[Lens and sensor metadata]
━━━━━━━━━━━━━━━━━━━━

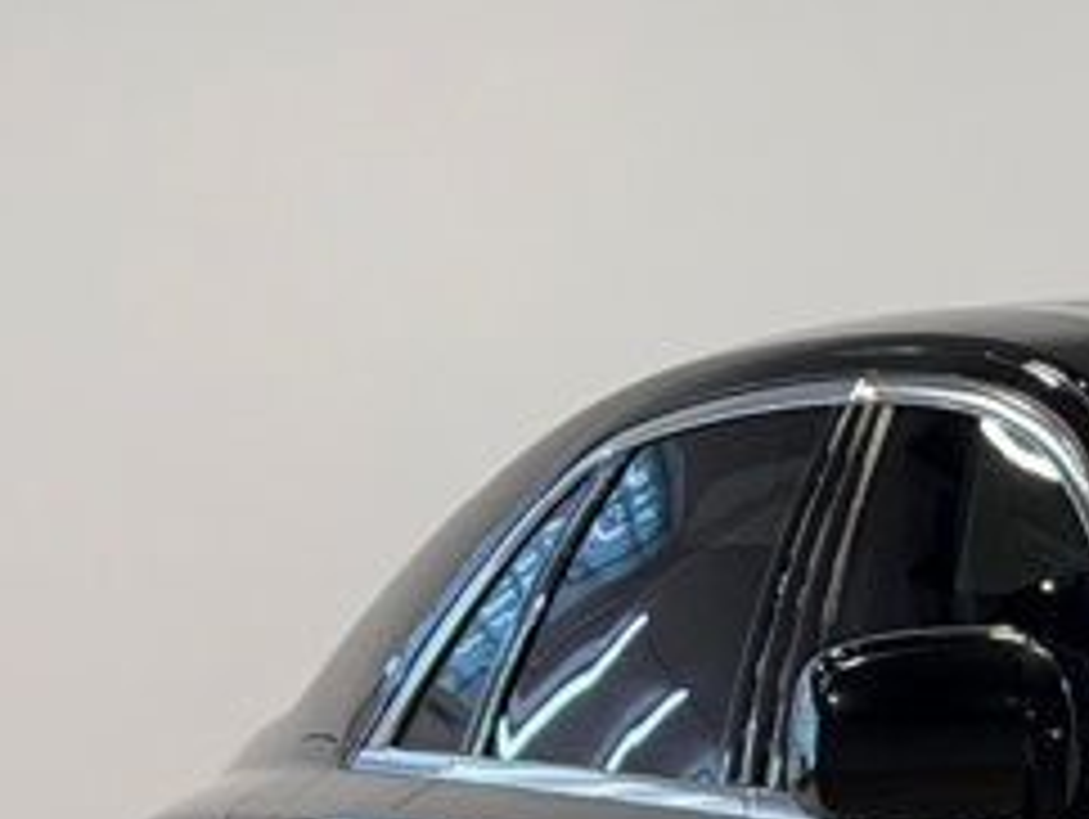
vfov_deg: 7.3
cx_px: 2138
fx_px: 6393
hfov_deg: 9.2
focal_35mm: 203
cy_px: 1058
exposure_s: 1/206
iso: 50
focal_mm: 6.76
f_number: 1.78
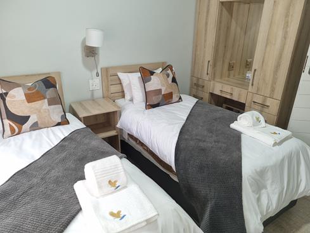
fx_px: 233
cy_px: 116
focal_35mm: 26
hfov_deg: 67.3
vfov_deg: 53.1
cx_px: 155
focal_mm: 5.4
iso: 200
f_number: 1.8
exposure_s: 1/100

━━━━━━━━━━━━━━━━━━━━

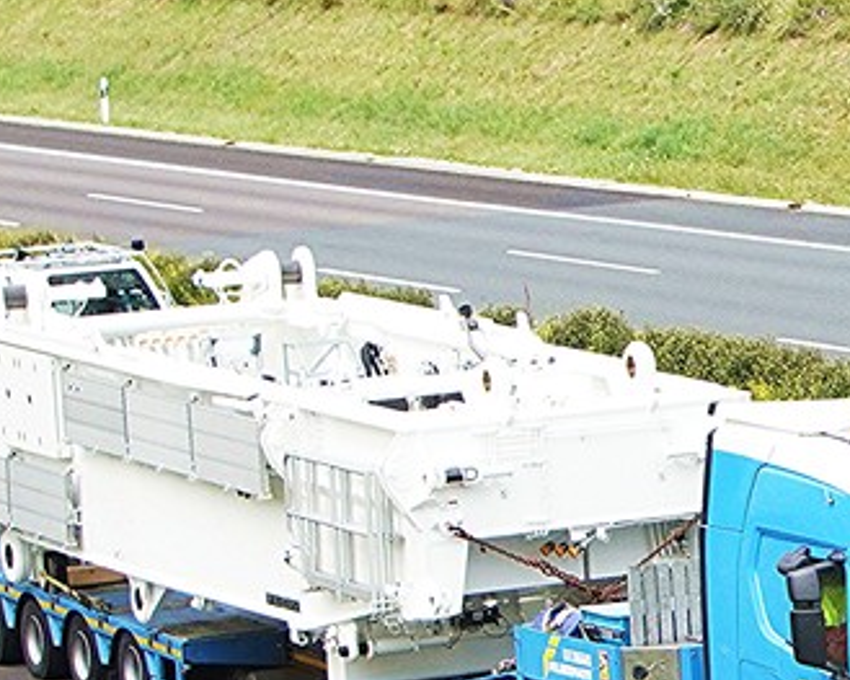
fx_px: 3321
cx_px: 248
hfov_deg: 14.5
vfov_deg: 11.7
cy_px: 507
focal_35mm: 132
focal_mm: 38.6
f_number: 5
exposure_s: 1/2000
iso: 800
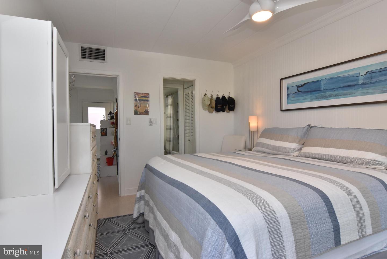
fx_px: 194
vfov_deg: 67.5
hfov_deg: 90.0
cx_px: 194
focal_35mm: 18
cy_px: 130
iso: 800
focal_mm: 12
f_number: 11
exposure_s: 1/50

━━━━━━━━━━━━━━━━━━━━

→ **Prompt**
Take only the lines above from the one that has "hfov_deg: 9.2" through the one that has "exposure_s: 1/100" and reproduce them exactly, omitting any pictures.

→ **Reply to the exercise**
hfov_deg: 9.2
focal_35mm: 203
cy_px: 1058
exposure_s: 1/206
iso: 50
focal_mm: 6.76
f_number: 1.78
fx_px: 233
cy_px: 116
focal_35mm: 26
hfov_deg: 67.3
vfov_deg: 53.1
cx_px: 155
focal_mm: 5.4
iso: 200
f_number: 1.8
exposure_s: 1/100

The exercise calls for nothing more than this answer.